### What the task asks
Word for word and without images, reproduce the listing that follows.

### Supplied data
=-=-=

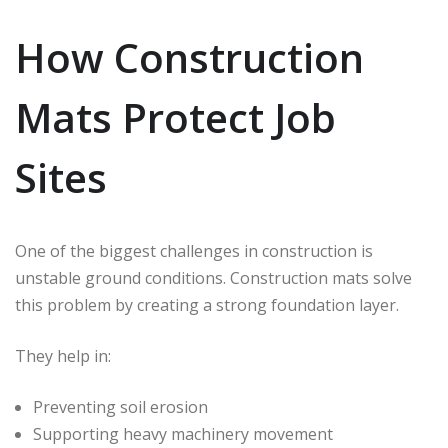
How Construction
Mats Protect Job
Sites
One of the biggest challenges in construction is
unstable ground conditions. Construction mats solve
this problem by creating a strong foundation layer.
They help in:
Preventing soil erosion
Supporting heavy machinery movement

=-=-=

### Exercise result
How Construction
Mats Protect Job
Sites
One of the biggest challenges in construction is
unstable ground conditions. Construction mats solve
this problem by creating a strong foundation layer.
They help in:
Preventing soil erosion
Supporting heavy machinery movement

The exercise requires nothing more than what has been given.